West Bank Israeli leaders are betting that Netanyahu, 59, and Foreign Minister Avigdor Lieberman, who lives in the settlement of Nokdim, will actively encourage new construction in current settlements.

In Ariel, the largest settlement in the northern West Bank, Mayor Ron Nachman has raised funds from wealthy American supporters to spruce up the city. The mayor often holds court at the cappuccino bar in Ariel’s $8 million John Hagee Sports Center, built largely with contributions from the San Antonio- based Christian televangelist for whom it was named.

Then-Republican presidential candidate John McCain severed ties with Hagee last year after a recording surfaced in which the televangelist said God’s will was at work in the rise of Adolf Hitler and Nazism.

Milken’s Gift

Closer to Nachman’s office is the Milken Family Cultural Center, a gift from junk-bond pioneer Michael Milken and his brother, Lowell.

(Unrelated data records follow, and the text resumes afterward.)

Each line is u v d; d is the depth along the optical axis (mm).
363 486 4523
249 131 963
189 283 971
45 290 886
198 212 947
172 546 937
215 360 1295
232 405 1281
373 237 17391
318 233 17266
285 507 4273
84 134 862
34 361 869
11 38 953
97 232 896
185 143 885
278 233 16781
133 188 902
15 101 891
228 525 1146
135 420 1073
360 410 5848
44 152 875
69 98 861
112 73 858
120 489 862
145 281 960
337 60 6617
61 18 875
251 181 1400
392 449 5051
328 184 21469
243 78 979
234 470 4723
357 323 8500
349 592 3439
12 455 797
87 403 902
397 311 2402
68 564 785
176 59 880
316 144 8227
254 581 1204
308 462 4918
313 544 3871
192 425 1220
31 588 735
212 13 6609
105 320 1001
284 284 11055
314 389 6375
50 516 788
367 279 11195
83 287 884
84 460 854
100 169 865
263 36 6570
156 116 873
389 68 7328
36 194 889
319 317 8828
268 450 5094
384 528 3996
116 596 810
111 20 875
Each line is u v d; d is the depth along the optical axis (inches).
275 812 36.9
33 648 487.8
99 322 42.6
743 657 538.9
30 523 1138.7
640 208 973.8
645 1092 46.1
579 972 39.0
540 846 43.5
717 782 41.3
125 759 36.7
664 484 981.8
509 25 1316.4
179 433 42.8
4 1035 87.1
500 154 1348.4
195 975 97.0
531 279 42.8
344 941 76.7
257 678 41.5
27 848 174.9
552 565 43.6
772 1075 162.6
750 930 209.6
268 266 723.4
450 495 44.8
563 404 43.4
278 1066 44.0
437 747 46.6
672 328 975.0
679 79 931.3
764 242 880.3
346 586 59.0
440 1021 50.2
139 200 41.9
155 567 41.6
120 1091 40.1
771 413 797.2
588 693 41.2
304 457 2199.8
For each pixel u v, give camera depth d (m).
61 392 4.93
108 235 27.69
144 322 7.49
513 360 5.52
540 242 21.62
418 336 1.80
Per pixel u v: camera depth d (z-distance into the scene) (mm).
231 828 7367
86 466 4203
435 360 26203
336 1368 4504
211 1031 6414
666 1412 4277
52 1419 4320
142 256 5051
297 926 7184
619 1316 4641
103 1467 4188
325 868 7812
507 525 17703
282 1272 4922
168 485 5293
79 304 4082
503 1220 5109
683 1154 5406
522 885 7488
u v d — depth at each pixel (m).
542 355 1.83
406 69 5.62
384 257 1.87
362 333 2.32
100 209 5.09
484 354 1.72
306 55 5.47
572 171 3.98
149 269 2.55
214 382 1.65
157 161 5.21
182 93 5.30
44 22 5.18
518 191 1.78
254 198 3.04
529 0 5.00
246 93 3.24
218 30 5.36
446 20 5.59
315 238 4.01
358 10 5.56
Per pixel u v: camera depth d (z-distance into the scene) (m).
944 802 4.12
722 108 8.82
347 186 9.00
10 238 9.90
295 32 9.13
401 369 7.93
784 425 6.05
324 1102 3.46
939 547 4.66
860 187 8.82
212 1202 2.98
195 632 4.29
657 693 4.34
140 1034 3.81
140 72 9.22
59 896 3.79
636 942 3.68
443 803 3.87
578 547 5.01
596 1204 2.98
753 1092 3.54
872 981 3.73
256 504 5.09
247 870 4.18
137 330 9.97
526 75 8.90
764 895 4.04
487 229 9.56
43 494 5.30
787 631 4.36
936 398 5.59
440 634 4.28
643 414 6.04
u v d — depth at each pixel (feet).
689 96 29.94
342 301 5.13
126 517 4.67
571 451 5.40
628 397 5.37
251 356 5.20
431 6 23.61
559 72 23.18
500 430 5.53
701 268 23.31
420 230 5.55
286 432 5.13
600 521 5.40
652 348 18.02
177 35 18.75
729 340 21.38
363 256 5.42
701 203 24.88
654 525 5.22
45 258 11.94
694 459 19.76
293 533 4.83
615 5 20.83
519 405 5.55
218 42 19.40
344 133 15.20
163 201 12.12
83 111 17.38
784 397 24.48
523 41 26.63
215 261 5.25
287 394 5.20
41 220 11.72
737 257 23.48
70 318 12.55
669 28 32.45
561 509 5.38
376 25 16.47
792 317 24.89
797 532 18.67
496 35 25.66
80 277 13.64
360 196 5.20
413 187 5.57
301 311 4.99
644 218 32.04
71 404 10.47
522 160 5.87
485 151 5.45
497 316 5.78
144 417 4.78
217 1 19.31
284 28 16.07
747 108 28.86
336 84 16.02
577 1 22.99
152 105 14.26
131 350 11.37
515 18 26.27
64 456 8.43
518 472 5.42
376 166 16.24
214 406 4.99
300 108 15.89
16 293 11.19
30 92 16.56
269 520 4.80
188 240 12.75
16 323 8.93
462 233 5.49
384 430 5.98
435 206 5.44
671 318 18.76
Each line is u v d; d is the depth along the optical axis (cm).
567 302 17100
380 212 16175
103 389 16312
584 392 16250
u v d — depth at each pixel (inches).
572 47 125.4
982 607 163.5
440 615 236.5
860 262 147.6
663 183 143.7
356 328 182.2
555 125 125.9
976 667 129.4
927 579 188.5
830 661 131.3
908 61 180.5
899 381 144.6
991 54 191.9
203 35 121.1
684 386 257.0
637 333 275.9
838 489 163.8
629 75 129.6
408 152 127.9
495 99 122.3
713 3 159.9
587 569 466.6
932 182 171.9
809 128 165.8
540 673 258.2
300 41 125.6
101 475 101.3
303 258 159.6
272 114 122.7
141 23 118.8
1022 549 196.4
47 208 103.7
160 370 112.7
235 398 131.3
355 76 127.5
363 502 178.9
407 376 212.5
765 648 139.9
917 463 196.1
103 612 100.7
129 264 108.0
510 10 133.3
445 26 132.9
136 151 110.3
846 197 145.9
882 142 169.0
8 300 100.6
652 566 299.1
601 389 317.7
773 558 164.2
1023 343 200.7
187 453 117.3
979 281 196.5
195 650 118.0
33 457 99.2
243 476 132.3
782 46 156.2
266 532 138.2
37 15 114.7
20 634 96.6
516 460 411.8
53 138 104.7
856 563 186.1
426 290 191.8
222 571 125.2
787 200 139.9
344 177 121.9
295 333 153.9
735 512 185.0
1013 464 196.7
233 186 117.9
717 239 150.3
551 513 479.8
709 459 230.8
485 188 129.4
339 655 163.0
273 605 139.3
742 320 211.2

“They help us to survive,” Nachman said.

Even with Netanyahu’s record of support, some settler leaders are concerned he won’t buck pressure from Obama, 47, to halt construction.

“Outside of Arab terror and Iran, the United States is Israel’s biggest problem,” said Benny Katzover, a founder of the Elon Moreh settlement east of Nablus.

While the new neighborhood in Maale Adumim is crawling with bulldozers, steamrollers and building crews, Palestinian leaders are most alarmed by Israeli plans to build more than 1,000 new homes and a network of roads on a nearby hilltop known as the E- 1 area. The project, which Lieberman has pledged to finish, would impede access for Palestinians between the northern and southern West Bank.

“If Netanyahu goes ahead with it,” Erekat said, “Mr. Obama can kiss all his plans for the region goodbye.”